A empresa de biotecnologia Moderna disse nesta segunda-feira (25) que acredita que sua vacina contra a Covid-19 proteja contra as novas variantes do SARS-CoV-2 encontradas no Reino Unido e na África do sul. Em comunicado, a empresa anunciou que vai testar uma nova injeção de reforço para a variante da África do sul, na qual tiveram uma resposta reduzida de proteção.

A vacina, chamada de mRNA-1273, é aplicada em duas doses, que “devem ser protetoras contra cepas emergentes detectadas até o momento”, segundo a nota. É aplicada geralmente no músculo da parte superior do braço, com 28 dias de intervalo entre as doses.

O surgimento de novas variantes na Grã-Bretanha, África do Sul e Brasil criou preocupação de que mutações no vírus podem tornar as vacinas menos eficazes. A nova injeção de reforço poderia ser disponibilizada no futuro caso surgissem evidências de que a proteção diminuiu.

Os resultados do estudo ainda estão em versão prévia e será publicado no site bioRxiv para ser revisado por outros cientistas.

De acordo com os dados, o imunizante neutralizou as novas variantes B.1.1.7 e B.1.351, identificadas pela primeira vez no Reino Unido e na África do Sul, respectivamente. O estudo, no entanto, mostrou uma redução de seis vezes nos títulos neutralizantes com a variante B.1.351 em relação às variantes anteriores. Apesar desta redução, os níveis de título de neutralização com B.1.351 permanecem acima dos níveis que se espera sejam protetores. 

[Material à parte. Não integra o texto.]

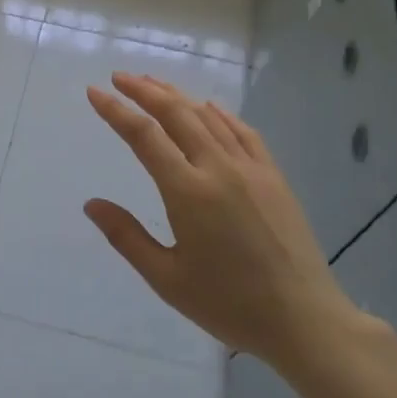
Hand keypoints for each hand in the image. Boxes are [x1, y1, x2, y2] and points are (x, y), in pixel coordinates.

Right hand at [84, 73, 359, 375]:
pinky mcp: (274, 176)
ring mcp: (251, 169)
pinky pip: (243, 132)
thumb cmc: (229, 305)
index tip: (95, 92)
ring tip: (153, 84)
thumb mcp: (167, 279)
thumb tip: (92, 204)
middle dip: (144, 90)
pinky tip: (209, 108)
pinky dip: (220, 113)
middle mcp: (219, 168)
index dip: (116, 111)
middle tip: (119, 76)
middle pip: (176, 113)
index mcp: (188, 192)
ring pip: (208, 116)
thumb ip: (126, 237)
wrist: (304, 321)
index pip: (144, 136)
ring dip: (177, 96)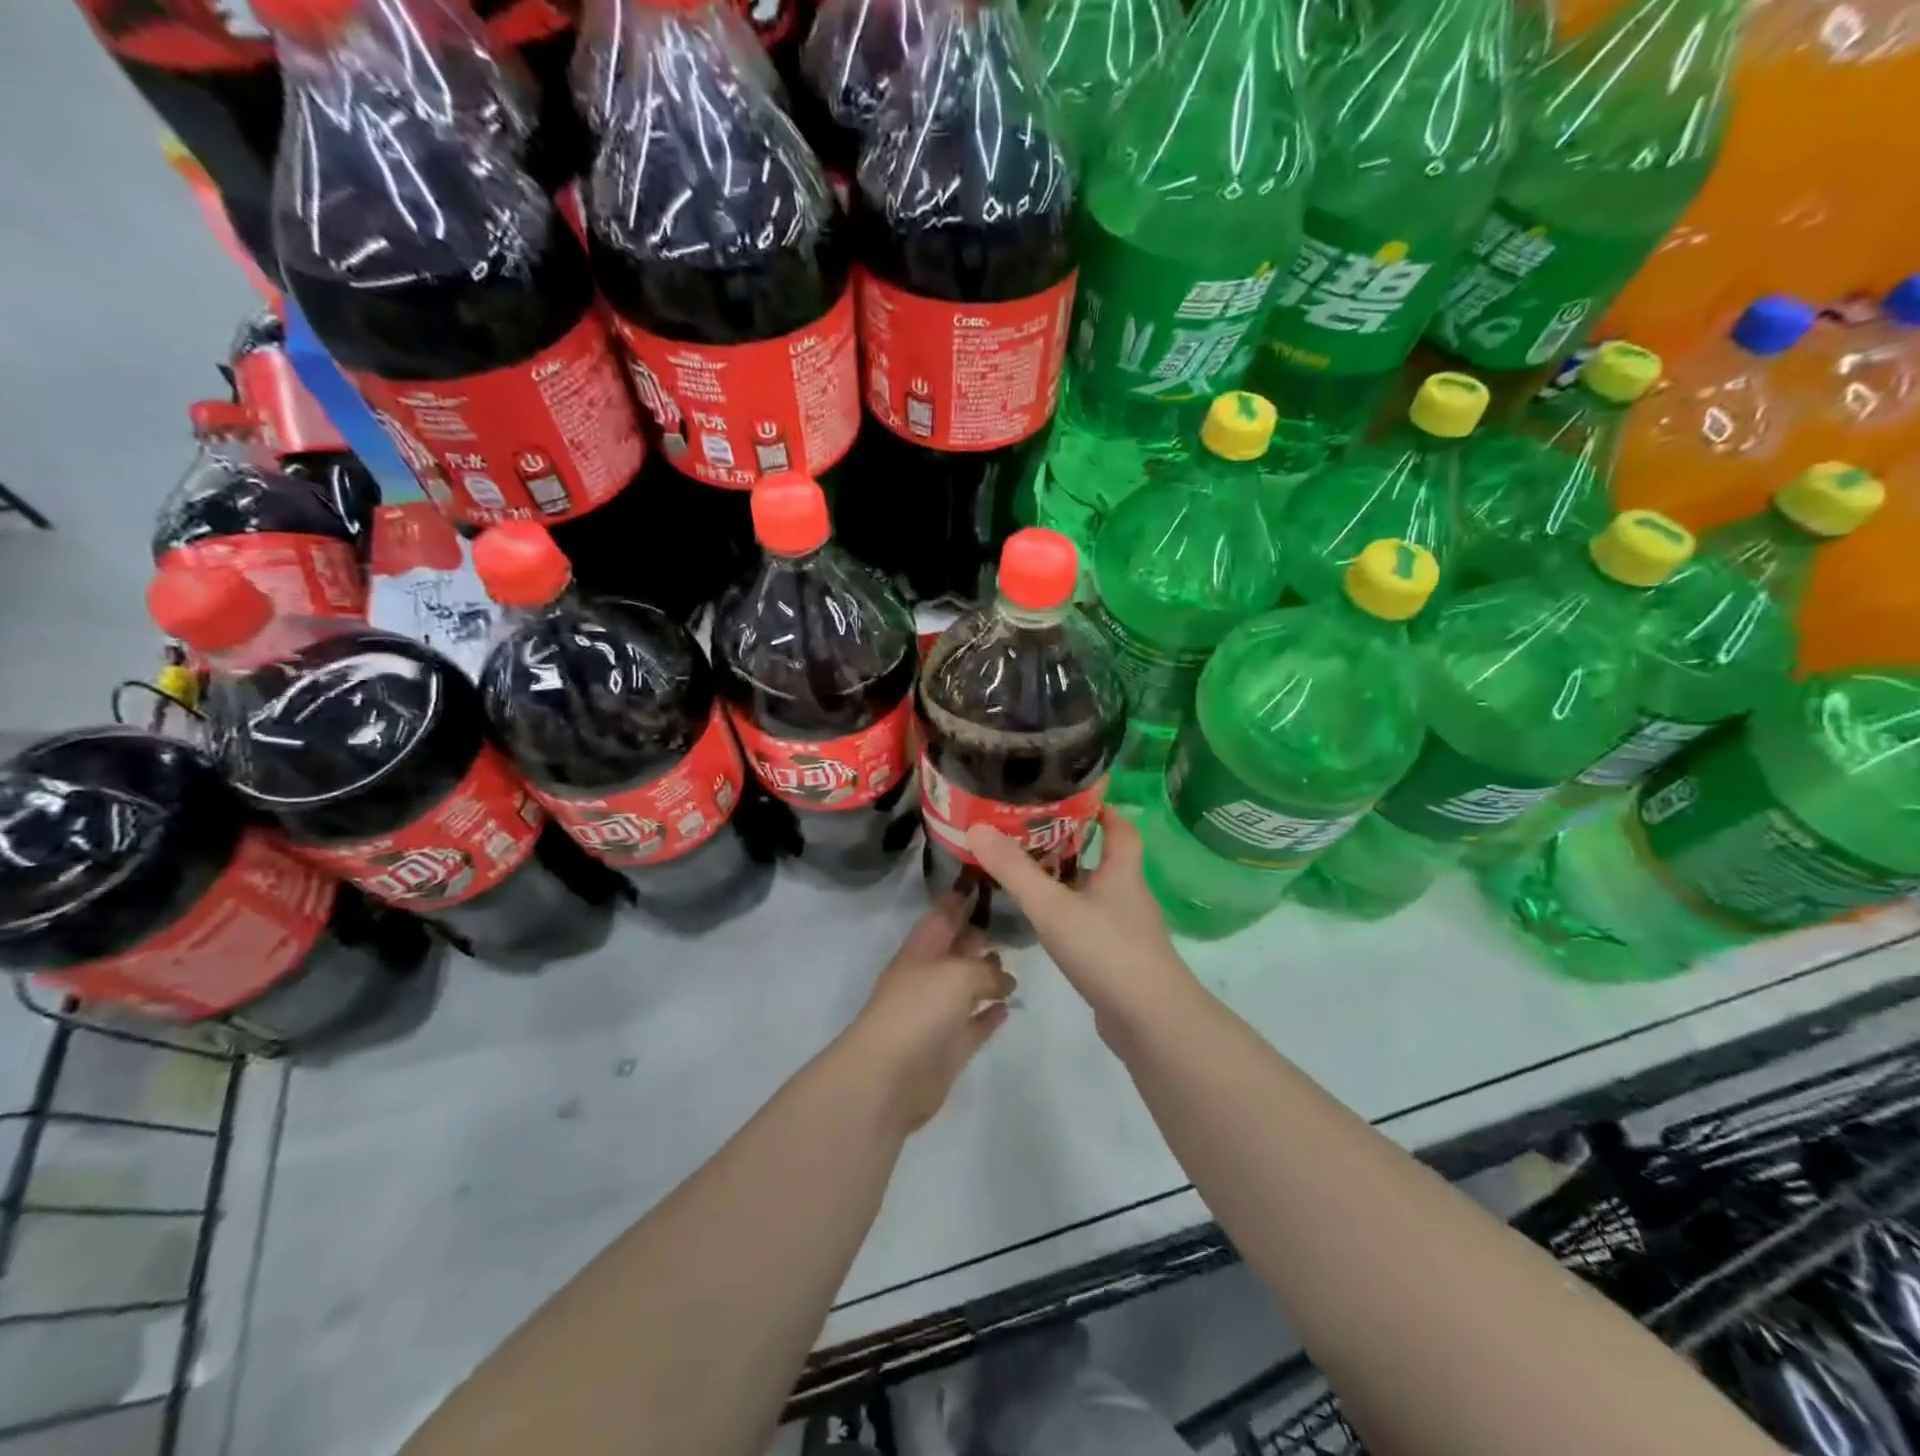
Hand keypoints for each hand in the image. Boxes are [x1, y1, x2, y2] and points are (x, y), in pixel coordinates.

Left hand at [838, 893, 1016, 1134]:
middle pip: (958, 949)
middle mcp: (929, 975)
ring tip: (1016, 964)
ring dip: (988, 976)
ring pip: (967, 987)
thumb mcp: (960, 973)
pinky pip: (974, 1024)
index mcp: (923, 948)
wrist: (889, 1076)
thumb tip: (1004, 979)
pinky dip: (989, 1015)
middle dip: (980, 935)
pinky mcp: (949, 1047)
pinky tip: (1009, 1007)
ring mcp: (938, 1013)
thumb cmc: (920, 1008)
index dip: (962, 897)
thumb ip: (987, 970)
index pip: (944, 913)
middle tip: (1015, 922)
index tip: (987, 878)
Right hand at [966, 810, 1198, 1040]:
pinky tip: (1044, 924)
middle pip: (1104, 859)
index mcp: (1122, 872)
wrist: (1151, 1022)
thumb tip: (977, 828)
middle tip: (1030, 834)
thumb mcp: (1052, 905)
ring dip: (1067, 882)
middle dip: (1072, 844)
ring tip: (1027, 874)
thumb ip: (1014, 870)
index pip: (1121, 828)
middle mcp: (1129, 896)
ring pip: (1095, 894)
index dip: (1102, 809)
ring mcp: (1127, 931)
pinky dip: (1069, 916)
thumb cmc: (1106, 950)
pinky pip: (1091, 924)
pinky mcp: (1119, 960)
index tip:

“Enquanto buscamos derrotar o vírus COVID-19, que criou uma pandemia mundial, acreditamos que é fundamental ser proativo à medida que o vírus evolui. Estamos animados com esses novos dados, que reforçam nossa confiança de que a vacina Moderna COVID-19 deve ser protetora contra essas variantes recém-detectadas ”, disse a CEO da Moderna, Stéphane Bancel.

No início de janeiro, as empresas Pfizer e BioNTech também disseram que testes mostraram que sua vacina é eficaz contra a variante encontrada na Grã-Bretanha, mas ainda não divulgaram resultados contra a variante da África do Sul.

Os efeitos colaterais relatados da vacina da Moderna, que geralmente duravam vários dias, foram dor no local da injeção, cansaço, dor de cabeça, dor muscular, calafrios, dor nas articulações, gânglios linfáticos inchados no mesmo braço que a injeção, náuseas e vômitos e febre.